Grace B. Muliisa, Managing Director, Ecobank Uganda Limited.

Grace B. Muliisa, is a Ugandan Banker and Corporate executive, who was appointed the Managing Director of Ecobank Uganda Limited in August last year. She was the Head Personal and Business Banking at Stanbic Bank Uganda prior to her appointment. 

Grace is an earnest professional with over 20 years experience in the Banking Sector, across Africa and Asia.  From 2017 until 2019, she was posted to Standard Chartered Singapore, on assignment by Standard Chartered Plc. 

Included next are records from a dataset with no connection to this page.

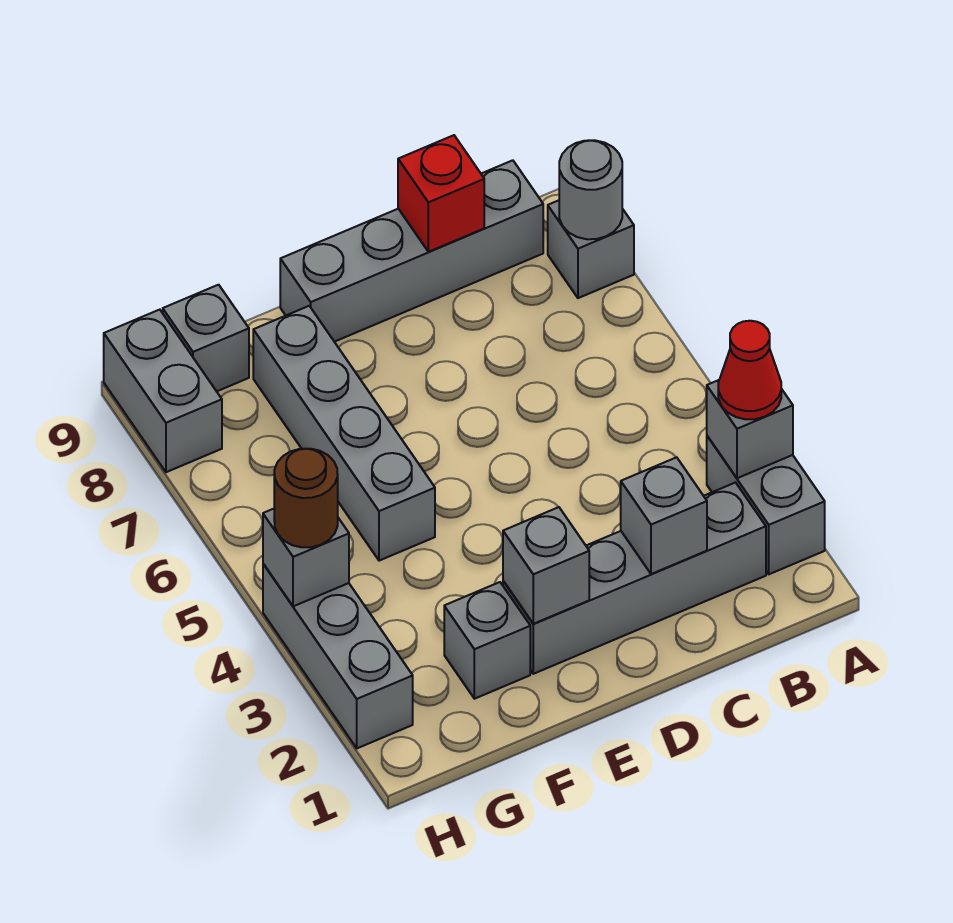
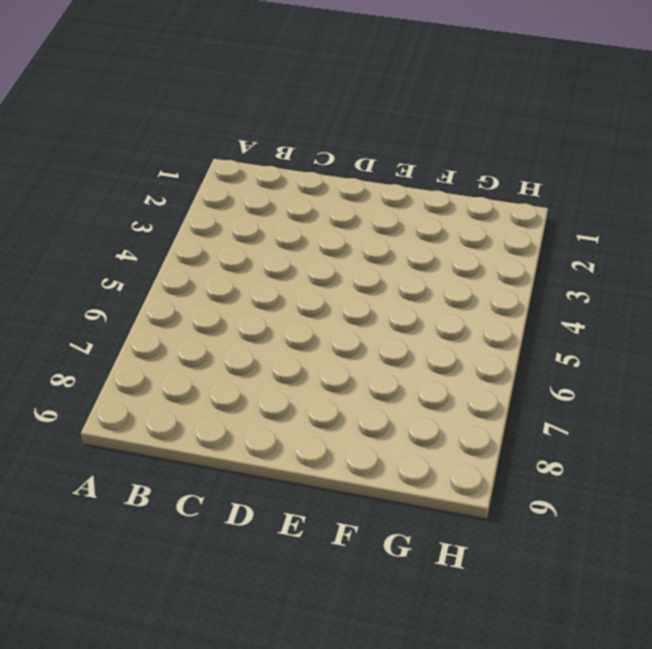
none -> grey 1x2 brick [707,436,825,574]
none -> grey 1x1 brick [548,200,634,298]
none -> grey 1x4 brick [503,483,766,674]

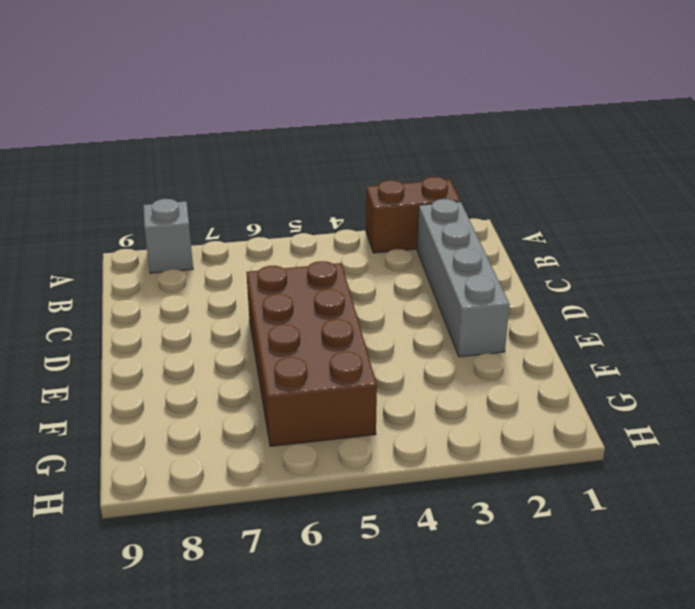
brown 1x2 brick [366,177,460,253] -> grey 1x2 brick [707,436,825,574]
brown 2x4 brick [246,261,377,446] -> grey 1x4 brick [253,306,435,561]
none -> grey 1x4 brick [280,160,543,342]
none -> grey 1x1 brick [444,582,530,699]
none -> grey 1x1 brick [163,285,249,391]

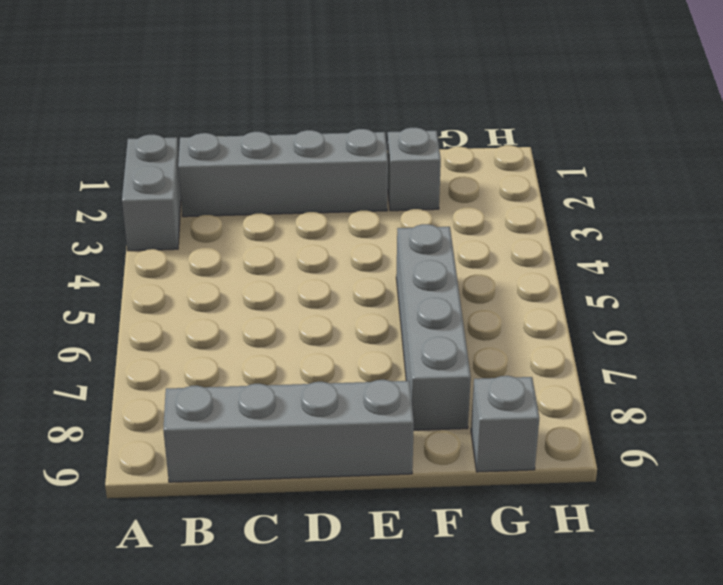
none -> grey 1x1 brick [548,200,634,298]
none -> grey 1x3 brick [263,564,413,748]
none -> grey 1x2 brick [104,310,222,472]

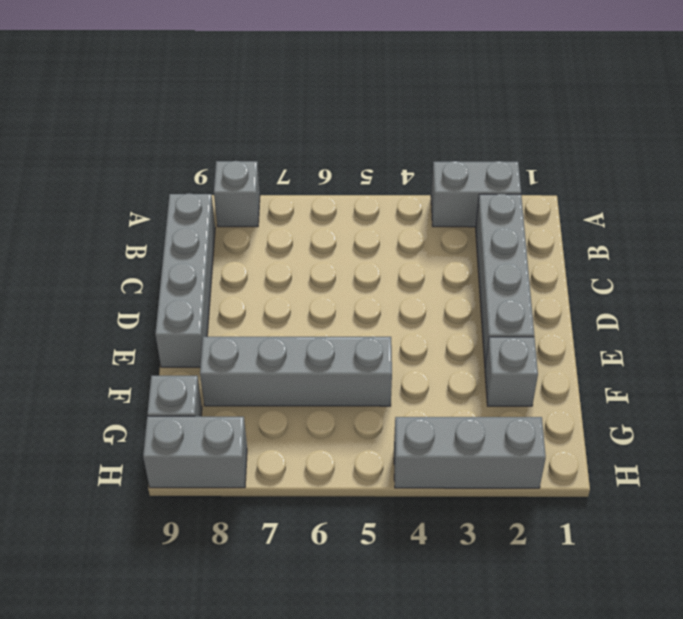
none -> grey 1x1 brick [707,380,793,478]
none -> grey 1x1 round brick [559,140,622,239]
none -> grey 1x1 brick [621,457,707,574]

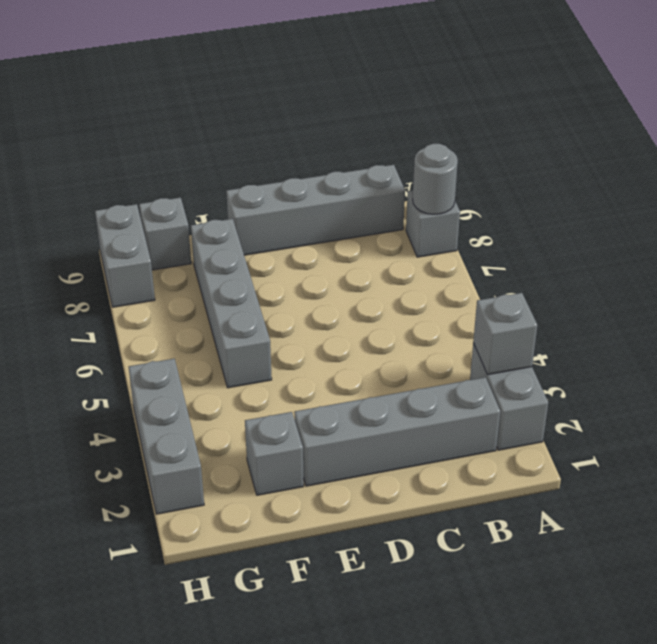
none -> grey 1x1 brick [621,457,707,574]
none -> red 1x1 brick [398,135,484,252]
none -> grey 1x1 brick [503,507,589,624]

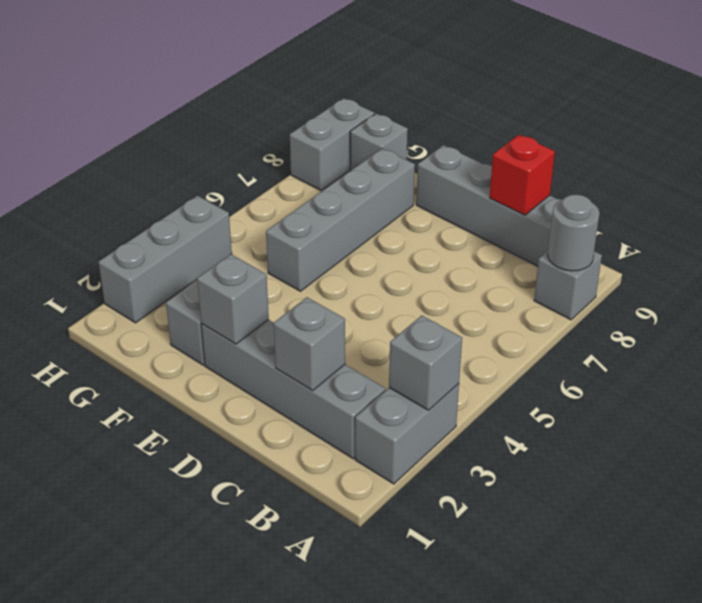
none -> grey 1x1 brick [263,509,349,606]
none -> red 1x1 cone [718,321,781,419]
none -> brown 1x1 round brick [274,449,338,547]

At Ecobank, she comes with extensive diverse banking experience that spans over 20 years acquired both within Africa and beyond. She is a seasoned leader with a track record of championing change, driving strategy, and building a high-performance culture.

Ms. Grace took over from Ms. Annette Wabunoha Kihuguru (FUIB Hons.), who after 30+ years of a distinguished banking career of which the last 8 have been in service at Ecobank Uganda- first as the Executive Director and most recently as Acting Managing Director, has gone into retirement.

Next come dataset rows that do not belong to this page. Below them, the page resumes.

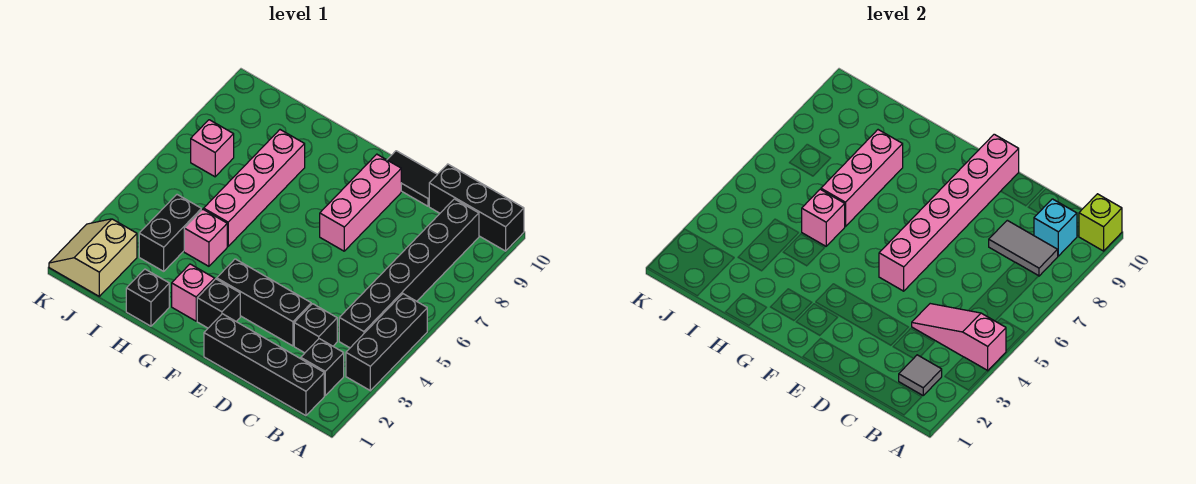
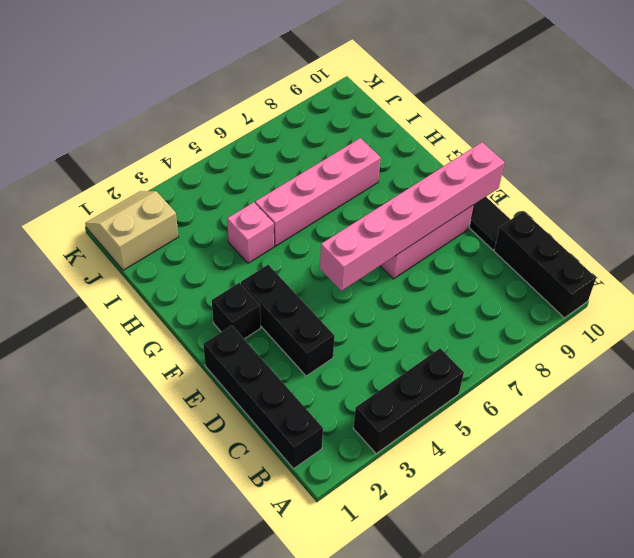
none -> black 1x1 brick [301,339,344,395]
none -> black 1x6 brick [339,199,479,348]
none -> black 1x1 brick [294,304,337,353]

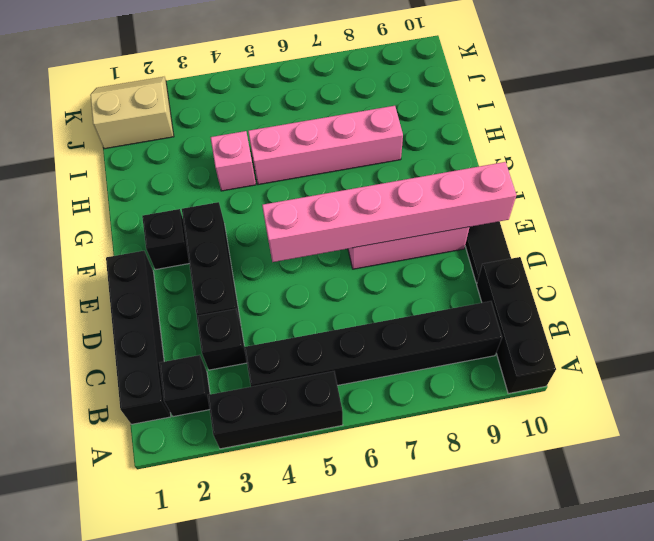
none -> pink 1x1 brick [172,264,215,321]
none -> black 1x1 brick [126,269,169,326]
none -> black 1x2 brick [139,195,201,271]

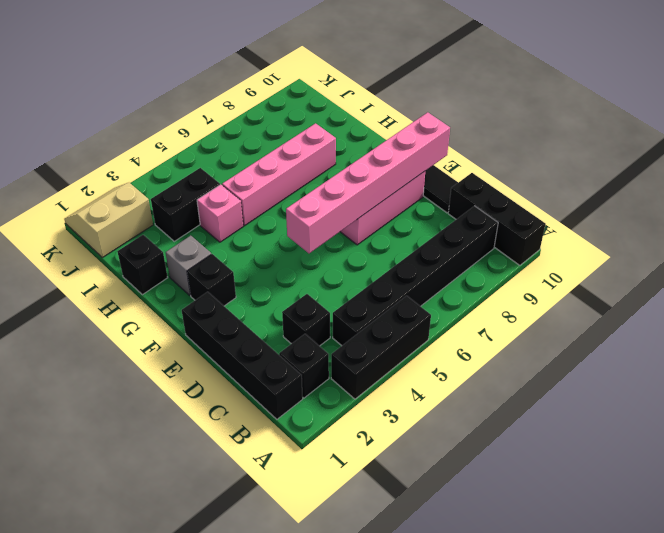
grey 1x1 brick [166,236,211,295] -> pink 1x1 brick [172,264,215,321]
none -> black 1x3 brick [217,259,311,346]
none -> pink 1x1 brick [191,120,234,177]
none -> pink 1x3 slope [912,304,1006,371]

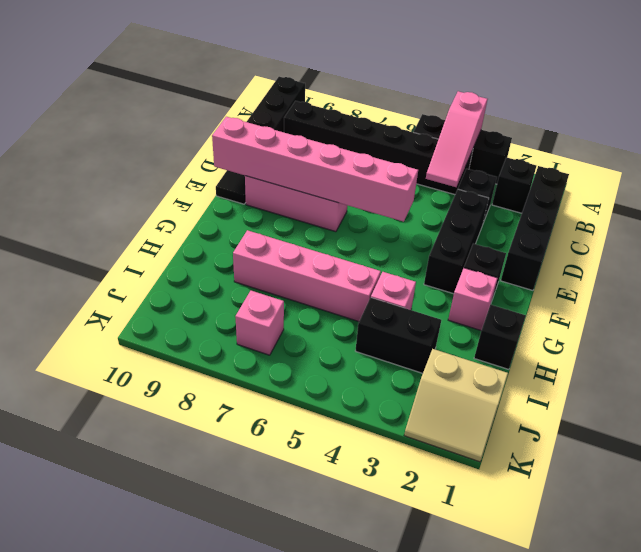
none -> lime 1x1 brick [1079,194,1122,251]
none -> grey 1x1 tile [899,355,942,395]
none -> grey 1x2 tile [989,220,1058,276]

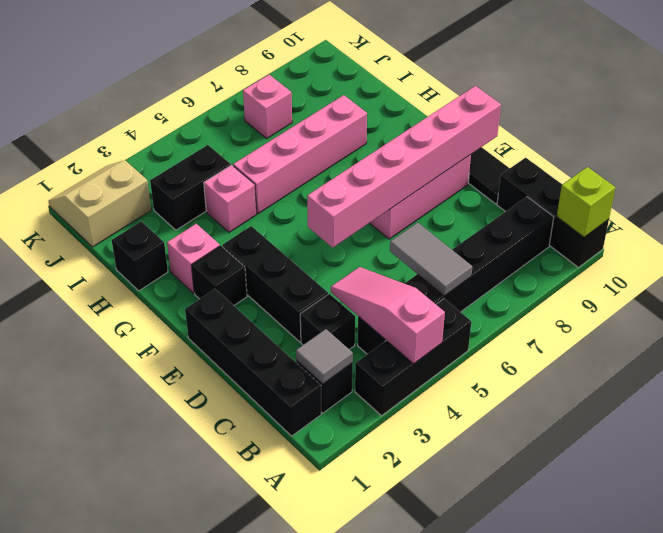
grey 1x2 tile [390,222,472,296] -> grey 1x2 tile moved to [989,220,1058,276]
none -> cyan 1x1 brick [1034,199,1077,256]
none -> pink 1x1 brick [802,189,845,246]
none -> pink 1x3 brick [821,130,903,227]

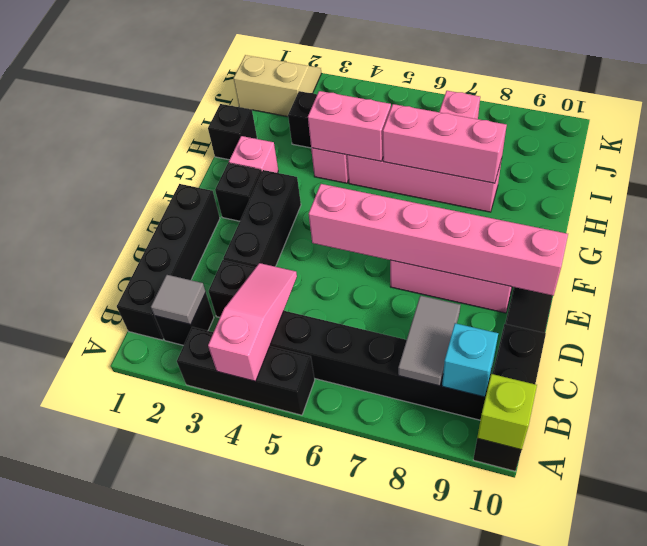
pink 1x2 brick [308,91,391,161] -> pink 1x1 brick [802,189,845,246]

Muliisa graduated from Makerere University with a Bachelor’s Degree of Arts in Social Sciences in 1998. Later, she was awarded her second degree, a Combined Chartered Banker MBA  by Bangor Business School, in Bangor, Wales, in the United Kingdom. She has also completed several courses in leadership and Management with INSEAD Business School in Singapore.

Grace brings a wealth of experience in Retail and Commercial Banking, Credit and Operational Risk Management, Business Banking and Digital transformation among others.

Furthermore, Grace on behalf of Ecobank launched the Zero Malaria Business Leadership Initiative. According to the Ministry of Health in Uganda, malaria accounts for 30-50 percent of outpatient visits at health facilities, 15-20 percent of all hospital admissions, and up to 20percent of all hospital deaths.

Private sector companies have a particularly important role to play as stakeholders in an economy that is deeply affected by malaria. But more importantly, the private sector can leverage its corporate social responsibility and marketing resources to support the malaria fight, she said. 

There is scope for win-win results here through innovation and public-private partnerships that both boost companies’ visibility and brand awareness and serve to reduce the grave malaria burden inflicted on our communities, she continued. 

The Zero Malaria Business Leadership Initiative aims at mobilizing private sector participation for malaria control and elimination. The initiative is being implemented under the framework of Malaria-Free Uganda and the National Malaria Control Division of the Ministry of Health.